For though Courfeyrac is a very kind person in general, there’s a reason why he’s essentially bending over backwards to make sure that Marius is safe and happy. A reason that literally all of his friends (save, of course, for Marius himself) guessed before he himself became aware of it. The reason, of course, being that he’s got a _huge fucking crush on him._

This is something that had taken him a long while to realize, and an even longer time to admit to himself, and then another week before he mustered up the courage to tell Enjolras and Combeferre about it.

“ _Obviously,_ ” had been the unison response.

Courfeyrac is just glad that Marius is completely oblivious. Because it seems like literally all of his friends are in on the news.

Combeferre uses the hand that’s not in Courfeyrac’s hair to push his glasses up further on his nose. “Well, I mean. Do we really know how much is going to come of it? I mean, he’s pretty much a startled deer. He thought her name was Ursula for, like, a month and a half because he thought the monogrammed keychain that he found was something that she dropped.”

Another long, low groan. “No, you don’t understand,” Courfeyrac says in despair. “I _helped_ him. I told him to go talk to her when we saw her in a café one afternoon. I physically pushed him over there. And now they’re going out on a date on Saturday night, and it’s all my doing and why am I so fucking _nice?_ Can’t I just be selfish for once?”

“Humble words,” Enjolras remarks drily, but he’s smiling. Courfeyrac shoots him a look of anguish. “Alright, alright. We get it. It’s a sticky situation. You want him to be happy, but mostly you want him to be happy with you.”

_“Exactly.”_

Enjolras ties his bootlaces together.

* * *

The worst part of all of it, Courfeyrac reflects, is that he genuinely _likes_ Cosette. She comes by the apartment frequently (which Courfeyrac had told her that she was more than welcome to do), sometimes just to do her own coursework, sometimes to stay for dinner, sometimes just on her way to pick Marius up for one of their ridiculously adorable dates.  

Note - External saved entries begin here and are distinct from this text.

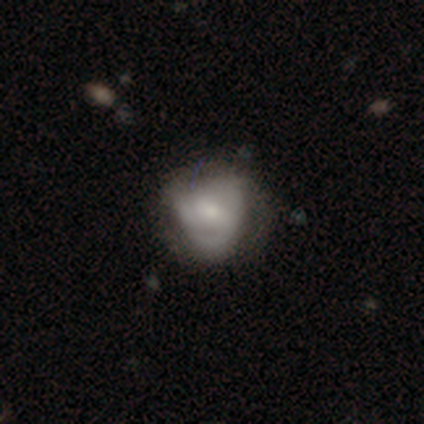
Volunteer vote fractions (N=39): Q: Smooth or featured?
A: smooth (46%); runner-up: featured or disk (44%)
Q: How rounded?
A: round (50%); tied with: in between (50%)
Q: Merging?
A: none (63%); runner-up: minor disturbance (26%)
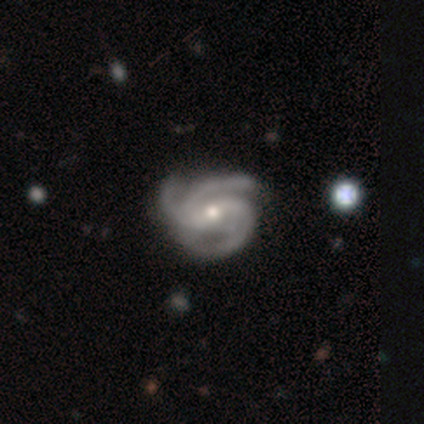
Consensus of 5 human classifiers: Overall: featured or disk (80%). Edge-on disk: no (100%). Bar: no (50%; strong 25%). Spiral arms: yes (100%). Spiral arm count: 3 (50%; 2 25%). Spiral winding: medium (50%; tight 25%). Bulge size: moderate (50%, tied with small). Merging: none (75%).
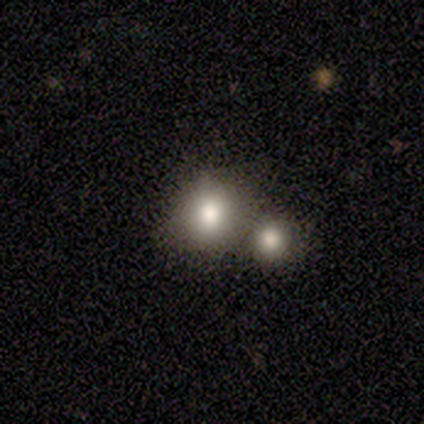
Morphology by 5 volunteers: type=smooth (80%); roundness=round (100%); merging=none (50%, tied with merger).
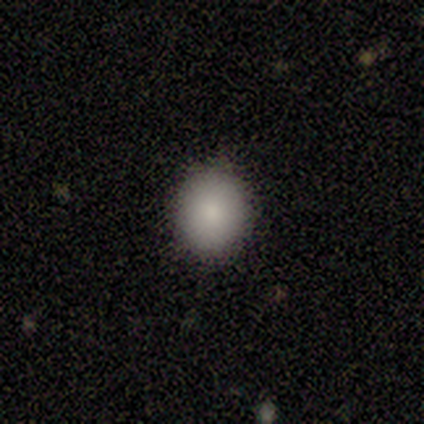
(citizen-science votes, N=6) Volunteers were most divided on "how rounded": round: 83%, in between: 17%, cigar-shaped: 0%. More confident: smooth or featured — smooth (100%); merging — none (83%).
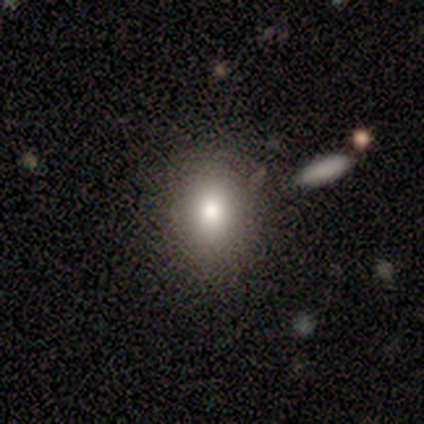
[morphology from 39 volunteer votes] This is likely a smooth galaxy (74%). How rounded: possibly round (52%). Merging: likely none (78%).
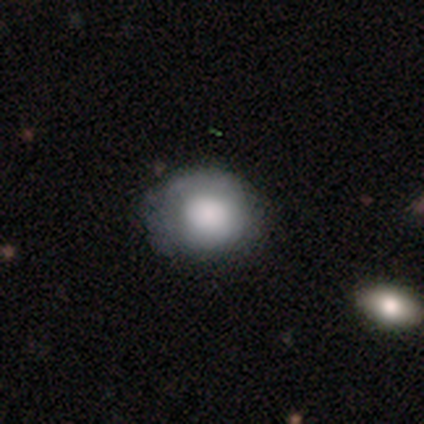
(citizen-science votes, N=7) Morphology: type=smooth (71%); roundness=round (80%); merging=none (50%, tied with minor disturbance).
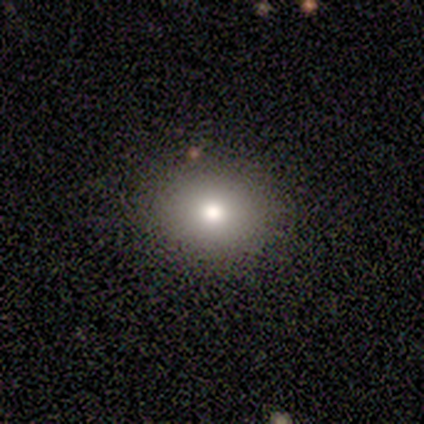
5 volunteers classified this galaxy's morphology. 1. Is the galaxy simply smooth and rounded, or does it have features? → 100% smooth, 0% featured or disk, 0% star or artifact.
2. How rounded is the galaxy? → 80% round, 20% in between, 0% cigar-shaped.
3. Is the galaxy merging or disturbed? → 100% none, 0% minor disturbance, 0% major disturbance, 0% merger.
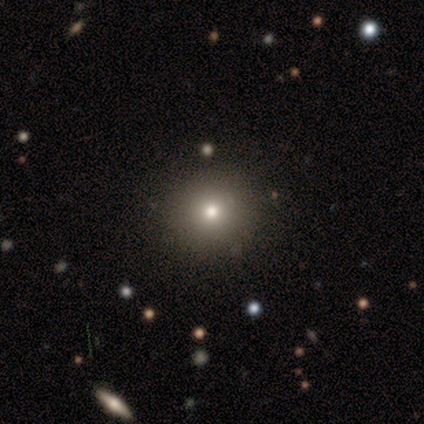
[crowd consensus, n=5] Smooth or featured: smooth — 40% (tied with star or artifact — 40%)
How rounded: round — 100%
Merging: none — 100%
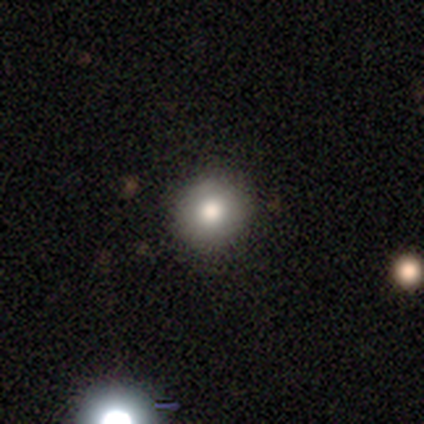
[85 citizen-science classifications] Smooth or featured? 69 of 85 (81%) said smooth. How rounded? 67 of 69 (97%) said round. Merging? 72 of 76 (95%) said none.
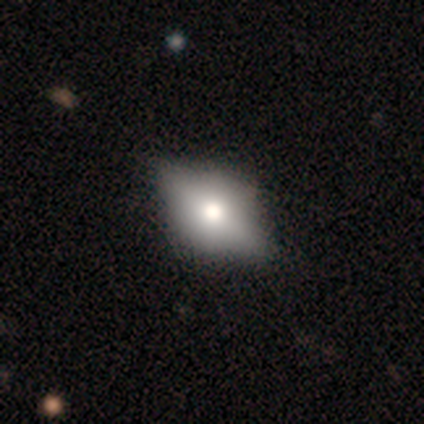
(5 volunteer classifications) Overall: featured or disk (60%; smooth 40%). Edge-on disk: yes (67%; no 33%). Edge-on bulge: rounded (100%). Merging: none (80%).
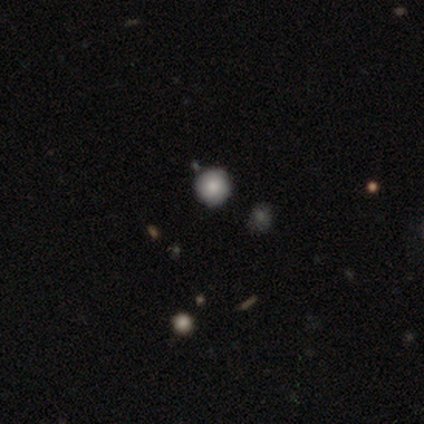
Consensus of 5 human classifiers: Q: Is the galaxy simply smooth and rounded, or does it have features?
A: smooth — 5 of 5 (100%).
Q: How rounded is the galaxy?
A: round — 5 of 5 (100%).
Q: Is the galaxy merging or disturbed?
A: none — 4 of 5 (80%).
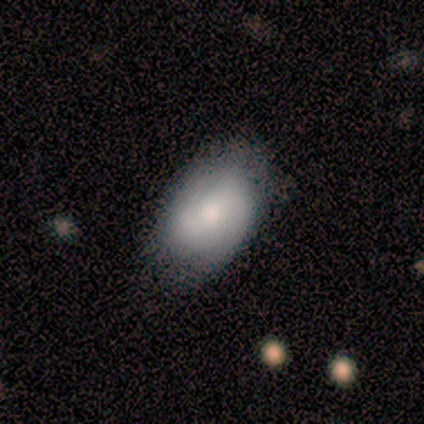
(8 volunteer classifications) Smooth or featured: smooth — 62% (featured or disk — 38%)
How rounded: in between — 100%
Merging: none — 62% (minor disturbance — 38%)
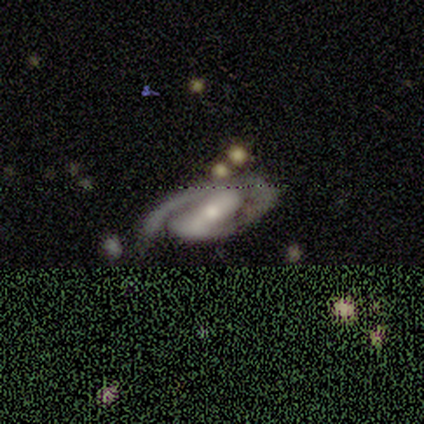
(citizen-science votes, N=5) smooth_or_featured: featured or disk (p=1.00)
disk_edge_on: no (p=1.00)
bar: strong (p=0.80) [alt: weak p=0.20]
has_spiral_arms: yes (p=1.00)
spiral_winding: medium (p=0.60) [alt: tight p=0.40]
spiral_arm_count: 2 (p=1.00)
bulge_size: moderate (p=0.60) [alt: small p=0.40]
merging: none (p=0.60) [alt: minor disturbance p=0.20]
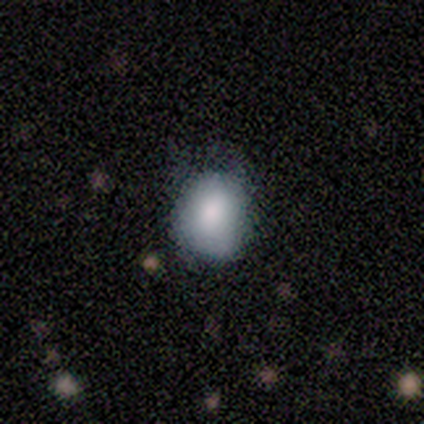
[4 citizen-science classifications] Smooth or featured: smooth — 75% (featured or disk — 25%)
How rounded: in between — 67% (round — 33%)
Merging: minor disturbance — 50% (tied with major disturbance — 50%)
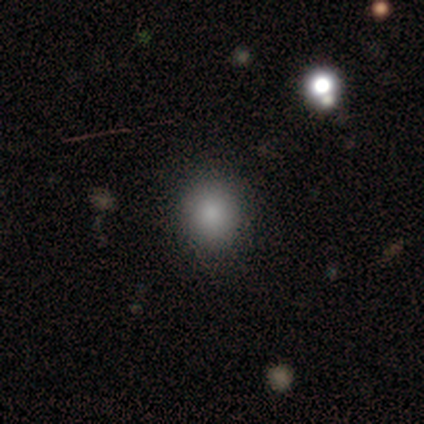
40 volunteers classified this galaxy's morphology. Q: Smooth or featured?
A: smooth (85%); runner-up: star or artifact (12%)
Q: How rounded?
A: round (91%); runner-up: in between (9%)
Q: Merging?
A: none (91%); runner-up: minor disturbance (3%)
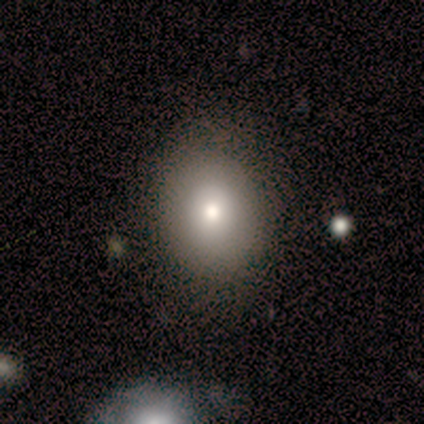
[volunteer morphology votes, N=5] This is likely a smooth galaxy (60%). How rounded: likely round (67%). Merging: clearly none (100%).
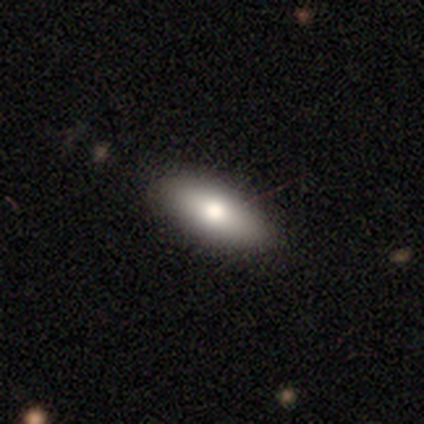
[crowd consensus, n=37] A smooth galaxy with no disk features (86%) that is in between round and cigar-shaped (75%).

Vote fractions:
- Smooth or featured? smooth: 86% / featured or disk: 14% / star or artifact: 0%
- How rounded? in between: 75% / cigar-shaped: 22% / round: 3%
- Merging? none: 86% / minor disturbance: 8% / major disturbance: 5% / merger: 0%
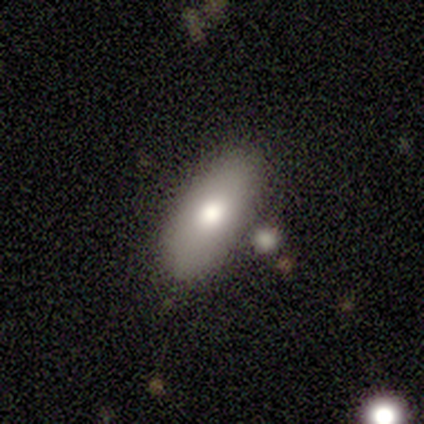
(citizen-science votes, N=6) smooth 50% (tied), featured or disk 50% (tied), star or artifact 0%. Down the decision tree: how rounded — in between (67%); merging — none (50%, tied with minor disturbance).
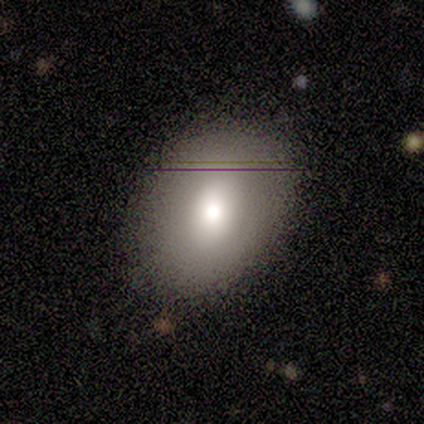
Overall: smooth (83%). How rounded: in between (80%). Merging: none (83%).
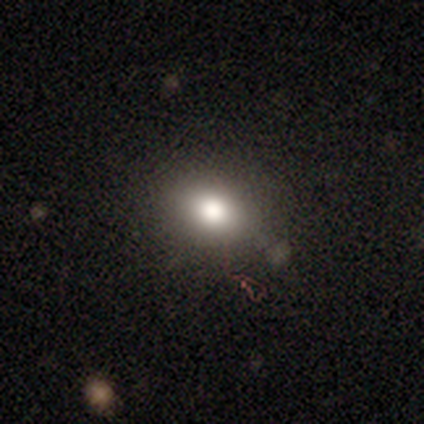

The girl is down-to-earth, witty as hell, one of the kindest souls Courf’s ever met. When Marius brings her to one of the Amis meetings, even Enjolras likes her, and he usually doesn’t warm up to people so quickly. There’s really no getting around the fact that she’s a truly remarkable woman, or the fact that she likes Marius.

The two of them have been going out for nearly two months now, pretty frequently--Cosette likes adventure and takes Marius to all sorts of odd corners of the city. Concerts one night, thrift markets another. Marius waxes eloquent about their dates all the time, when he and Courfeyrac are eating breakfast together, or take the train to class together.

They’re both getting ready to go out on a date right at this very moment, and Courfeyrac is trying his hardest not to feel like his heart is being ripped out of his chest, sitting at the kitchen table with a thick book and a hot cup of coffee. Cosette is putting on makeup in the hall mirror with a careful hand, Marius is buttoning up a shirt that he’s retrieved from his makeshift wardrobe.

“Where are you two lovebirds going?” Courfeyrac says, and his voice has its usual cheer. Not a note of bitterness. Impressive.

“Out for dinner, a little pop-up place on Rue de Rivoli that looked good,” Cosette answers, daubing mascara carefully on her lashes, blinking against the want. “Then, who knows? An adventure. I’ll try not to keep him out all night.” She winks, and Courfeyrac feels amusement and despair in equal measure.

“Wouldn’t want to worry you,” Marius says, grinning, and he puts a hand on Courfeyrac’s shoulder, squeezing just a bit before letting it slide off. Courf is again struck with the degree that the universe tests him.

When they walk out the door, he lets out a long, long sigh, fingers pressed to his temples for a moment before turning back to his reading and his coffee.

* * *

Marius doesn’t usually go around asking people how they lost their virginity, but if asked, he would hazard a guess that it wouldn’t end like this.

To begin with, if one defines virginity in the antiquated sense of penetrative sex, this doesn’t even _count_ because it didn’t actually get there. Instead of in orgasm, it had ended where it is now.

Cosette is leaning up against the headboard of her bed, bare back against the white paint. She’s only wearing her pink underwear, which she had pulled back on after the unsuccessful encounter. Marius, in kind, has put his briefs back on. Her hand is on his shoulder--his head is in her hands.

“Look, people have trouble like this all the time,” she says, and her voice is so kind and intimate. Marius manages, through his haze of despair, to still wonder at the fact that she deigns to speak with him at all. “Let’s just...I mean, call me crazy, but I think there’s a perfectly logical explanation for all of this.”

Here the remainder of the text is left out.